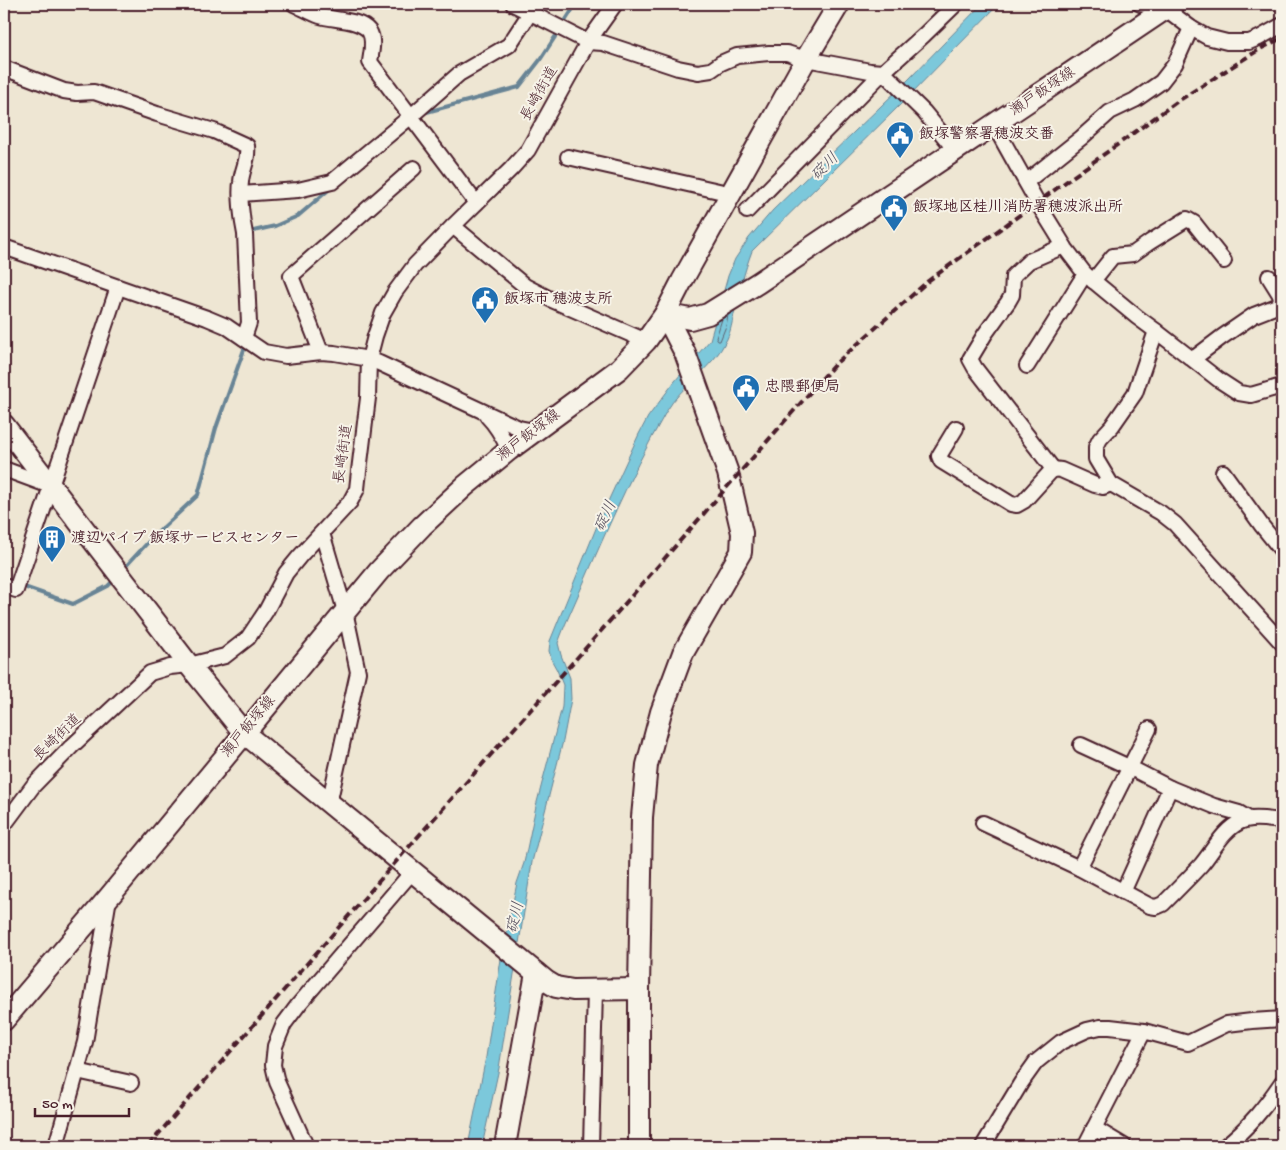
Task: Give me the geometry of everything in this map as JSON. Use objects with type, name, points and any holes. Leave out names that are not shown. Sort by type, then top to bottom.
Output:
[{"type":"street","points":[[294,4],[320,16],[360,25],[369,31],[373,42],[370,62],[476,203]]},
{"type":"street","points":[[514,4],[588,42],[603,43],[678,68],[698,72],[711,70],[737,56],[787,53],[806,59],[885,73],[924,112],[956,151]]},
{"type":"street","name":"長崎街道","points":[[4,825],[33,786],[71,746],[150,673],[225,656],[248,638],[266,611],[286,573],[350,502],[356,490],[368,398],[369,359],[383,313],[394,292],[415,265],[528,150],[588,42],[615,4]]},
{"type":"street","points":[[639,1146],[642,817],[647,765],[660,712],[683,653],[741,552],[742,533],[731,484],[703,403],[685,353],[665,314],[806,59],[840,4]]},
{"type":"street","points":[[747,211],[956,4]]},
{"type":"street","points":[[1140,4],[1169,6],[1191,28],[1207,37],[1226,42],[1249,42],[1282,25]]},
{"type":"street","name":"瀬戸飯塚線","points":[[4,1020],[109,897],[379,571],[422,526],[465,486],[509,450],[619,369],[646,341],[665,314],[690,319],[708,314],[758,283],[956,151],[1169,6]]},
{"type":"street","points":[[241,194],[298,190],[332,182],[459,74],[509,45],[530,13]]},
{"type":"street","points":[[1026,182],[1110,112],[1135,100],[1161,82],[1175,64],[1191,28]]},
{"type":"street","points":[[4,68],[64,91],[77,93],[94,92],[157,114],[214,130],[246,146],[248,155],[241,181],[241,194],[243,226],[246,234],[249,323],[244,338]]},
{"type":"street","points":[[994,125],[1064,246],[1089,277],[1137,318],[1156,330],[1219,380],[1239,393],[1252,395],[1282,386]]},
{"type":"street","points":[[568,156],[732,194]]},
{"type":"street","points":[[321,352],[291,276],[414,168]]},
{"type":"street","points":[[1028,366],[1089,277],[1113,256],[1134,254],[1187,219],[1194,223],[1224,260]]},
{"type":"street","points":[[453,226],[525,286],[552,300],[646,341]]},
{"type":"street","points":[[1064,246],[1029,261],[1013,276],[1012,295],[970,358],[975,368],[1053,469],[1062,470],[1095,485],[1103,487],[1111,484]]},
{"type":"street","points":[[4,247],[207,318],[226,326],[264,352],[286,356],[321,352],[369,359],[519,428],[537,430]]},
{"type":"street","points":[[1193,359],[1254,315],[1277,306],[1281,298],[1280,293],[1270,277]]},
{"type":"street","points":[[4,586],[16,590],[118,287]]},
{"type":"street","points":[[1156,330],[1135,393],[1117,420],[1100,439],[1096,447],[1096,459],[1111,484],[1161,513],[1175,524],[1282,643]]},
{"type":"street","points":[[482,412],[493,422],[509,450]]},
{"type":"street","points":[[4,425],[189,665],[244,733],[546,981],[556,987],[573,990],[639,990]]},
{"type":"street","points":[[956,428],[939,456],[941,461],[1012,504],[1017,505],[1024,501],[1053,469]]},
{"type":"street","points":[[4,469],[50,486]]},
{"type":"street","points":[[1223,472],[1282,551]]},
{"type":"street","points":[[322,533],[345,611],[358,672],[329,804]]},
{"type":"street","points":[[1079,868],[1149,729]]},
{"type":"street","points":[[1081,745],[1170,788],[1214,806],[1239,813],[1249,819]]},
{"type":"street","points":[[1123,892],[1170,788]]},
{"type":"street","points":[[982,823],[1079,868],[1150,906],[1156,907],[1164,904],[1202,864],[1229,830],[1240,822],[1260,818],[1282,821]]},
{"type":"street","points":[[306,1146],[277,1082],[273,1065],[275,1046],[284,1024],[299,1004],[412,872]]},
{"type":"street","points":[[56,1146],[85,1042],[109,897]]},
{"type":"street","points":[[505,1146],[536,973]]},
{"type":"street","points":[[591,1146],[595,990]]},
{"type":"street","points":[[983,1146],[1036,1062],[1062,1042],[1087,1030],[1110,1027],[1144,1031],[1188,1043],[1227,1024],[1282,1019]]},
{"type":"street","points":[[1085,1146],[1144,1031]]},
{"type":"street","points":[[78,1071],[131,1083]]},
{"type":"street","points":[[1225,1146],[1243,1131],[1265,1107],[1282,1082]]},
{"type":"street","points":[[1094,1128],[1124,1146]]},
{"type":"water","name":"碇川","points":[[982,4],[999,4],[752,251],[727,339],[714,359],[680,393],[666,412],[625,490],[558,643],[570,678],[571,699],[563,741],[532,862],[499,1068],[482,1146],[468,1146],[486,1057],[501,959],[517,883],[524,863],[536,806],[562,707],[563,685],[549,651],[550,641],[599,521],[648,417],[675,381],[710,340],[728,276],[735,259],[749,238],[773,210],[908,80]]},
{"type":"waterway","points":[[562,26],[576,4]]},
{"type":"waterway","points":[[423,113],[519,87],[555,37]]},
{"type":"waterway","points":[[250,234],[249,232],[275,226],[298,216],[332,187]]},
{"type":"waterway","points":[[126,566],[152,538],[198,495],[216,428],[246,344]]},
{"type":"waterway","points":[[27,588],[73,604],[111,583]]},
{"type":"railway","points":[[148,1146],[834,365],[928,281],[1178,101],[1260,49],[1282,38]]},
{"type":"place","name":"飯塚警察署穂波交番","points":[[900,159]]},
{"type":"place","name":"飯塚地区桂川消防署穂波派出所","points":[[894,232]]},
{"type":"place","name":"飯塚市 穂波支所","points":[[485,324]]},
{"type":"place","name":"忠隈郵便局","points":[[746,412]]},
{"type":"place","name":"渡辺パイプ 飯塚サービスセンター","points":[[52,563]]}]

++++++++++

Activity: Copy the records word for word, leaving no picture in the copy.

Solution to this problem:
Task: Give me the geometry of everything in this map as JSON. Use objects with type, name, points and any holes. Leave out names that are not shown. Sort by type, then top to bottom.
Output:
[{"type":"street","points":[[294,4],[320,16],[360,25],[369,31],[373,42],[370,62],[476,203]]},
{"type":"street","points":[[514,4],[588,42],[603,43],[678,68],[698,72],[711,70],[737,56],[787,53],[806,59],[885,73],[924,112],[956,151]]},
{"type":"street","name":"長崎街道","points":[[4,825],[33,786],[71,746],[150,673],[225,656],[248,638],[266,611],[286,573],[350,502],[356,490],[368,398],[369,359],[383,313],[394,292],[415,265],[528,150],[588,42],[615,4]]},
{"type":"street","points":[[639,1146],[642,817],[647,765],[660,712],[683,653],[741,552],[742,533],[731,484],[703,403],[685,353],[665,314],[806,59],[840,4]]},
{"type":"street","points":[[747,211],[956,4]]},
{"type":"street","points":[[1140,4],[1169,6],[1191,28],[1207,37],[1226,42],[1249,42],[1282,25]]},
{"type":"street","name":"瀬戸飯塚線","points":[[4,1020],[109,897],[379,571],[422,526],[465,486],[509,450],[619,369],[646,341],[665,314],[690,319],[708,314],[758,283],[956,151],[1169,6]]},
{"type":"street","points":[[241,194],[298,190],[332,182],[459,74],[509,45],[530,13]]},
{"type":"street","points":[[1026,182],[1110,112],[1135,100],[1161,82],[1175,64],[1191,28]]},
{"type":"street","points":[[4,68],[64,91],[77,93],[94,92],[157,114],[214,130],[246,146],[248,155],[241,181],[241,194],[243,226],[246,234],[249,323],[244,338]]},
{"type":"street","points":[[994,125],[1064,246],[1089,277],[1137,318],[1156,330],[1219,380],[1239,393],[1252,395],[1282,386]]},
{"type":"street","points":[[568,156],[732,194]]},
{"type":"street","points":[[321,352],[291,276],[414,168]]},
{"type":"street","points":[[1028,366],[1089,277],[1113,256],[1134,254],[1187,219],[1194,223],[1224,260]]},
{"type":"street","points":[[453,226],[525,286],[552,300],[646,341]]},
{"type":"street","points":[[1064,246],[1029,261],[1013,276],[1012,295],[970,358],[975,368],[1053,469],[1062,470],[1095,485],[1103,487],[1111,484]]},
{"type":"street","points":[[4,247],[207,318],[226,326],[264,352],[286,356],[321,352],[369,359],[519,428],[537,430]]},
{"type":"street","points":[[1193,359],[1254,315],[1277,306],[1281,298],[1280,293],[1270,277]]},
{"type":"street","points":[[4,586],[16,590],[118,287]]},
{"type":"street","points":[[1156,330],[1135,393],[1117,420],[1100,439],[1096,447],[1096,459],[1111,484],[1161,513],[1175,524],[1282,643]]},
{"type":"street","points":[[482,412],[493,422],[509,450]]},
{"type":"street","points":[[4,425],[189,665],[244,733],[546,981],[556,987],[573,990],[639,990]]},
{"type":"street","points":[[956,428],[939,456],[941,461],[1012,504],[1017,505],[1024,501],[1053,469]]},
{"type":"street","points":[[4,469],[50,486]]},
{"type":"street","points":[[1223,472],[1282,551]]},
{"type":"street","points":[[322,533],[345,611],[358,672],[329,804]]},
{"type":"street","points":[[1079,868],[1149,729]]},
{"type":"street","points":[[1081,745],[1170,788],[1214,806],[1239,813],[1249,819]]},
{"type":"street","points":[[1123,892],[1170,788]]},
{"type":"street","points":[[982,823],[1079,868],[1150,906],[1156,907],[1164,904],[1202,864],[1229,830],[1240,822],[1260,818],[1282,821]]},
{"type":"street","points":[[306,1146],[277,1082],[273,1065],[275,1046],[284,1024],[299,1004],[412,872]]},
{"type":"street","points":[[56,1146],[85,1042],[109,897]]},
{"type":"street","points":[[505,1146],[536,973]]},
{"type":"street","points":[[591,1146],[595,990]]},
{"type":"street","points":[[983,1146],[1036,1062],[1062,1042],[1087,1030],[1110,1027],[1144,1031],[1188,1043],[1227,1024],[1282,1019]]},
{"type":"street","points":[[1085,1146],[1144,1031]]},
{"type":"street","points":[[78,1071],[131,1083]]},
{"type":"street","points":[[1225,1146],[1243,1131],[1265,1107],[1282,1082]]},
{"type":"street","points":[[1094,1128],[1124,1146]]},
{"type":"water","name":"碇川","points":[[982,4],[999,4],[752,251],[727,339],[714,359],[680,393],[666,412],[625,490],[558,643],[570,678],[571,699],[563,741],[532,862],[499,1068],[482,1146],[468,1146],[486,1057],[501,959],[517,883],[524,863],[536,806],[562,707],[563,685],[549,651],[550,641],[599,521],[648,417],[675,381],[710,340],[728,276],[735,259],[749,238],[773,210],[908,80]]},
{"type":"waterway","points":[[562,26],[576,4]]},
{"type":"waterway","points":[[423,113],[519,87],[555,37]]},
{"type":"waterway","points":[[250,234],[249,232],[275,226],[298,216],[332,187]]},
{"type":"waterway","points":[[126,566],[152,538],[198,495],[216,428],[246,344]]},
{"type":"waterway","points":[[27,588],[73,604],[111,583]]},
{"type":"railway","points":[[148,1146],[834,365],[928,281],[1178,101],[1260,49],[1282,38]]},
{"type":"place","name":"飯塚警察署穂波交番","points":[[900,159]]},
{"type":"place","name":"飯塚地区桂川消防署穂波派出所","points":[[894,232]]},
{"type":"place","name":"飯塚市 穂波支所","points":[[485,324]]},
{"type":"place","name":"忠隈郵便局","points":[[746,412]]},
{"type":"place","name":"渡辺パイプ 飯塚サービスセンター","points":[[52,563]]}]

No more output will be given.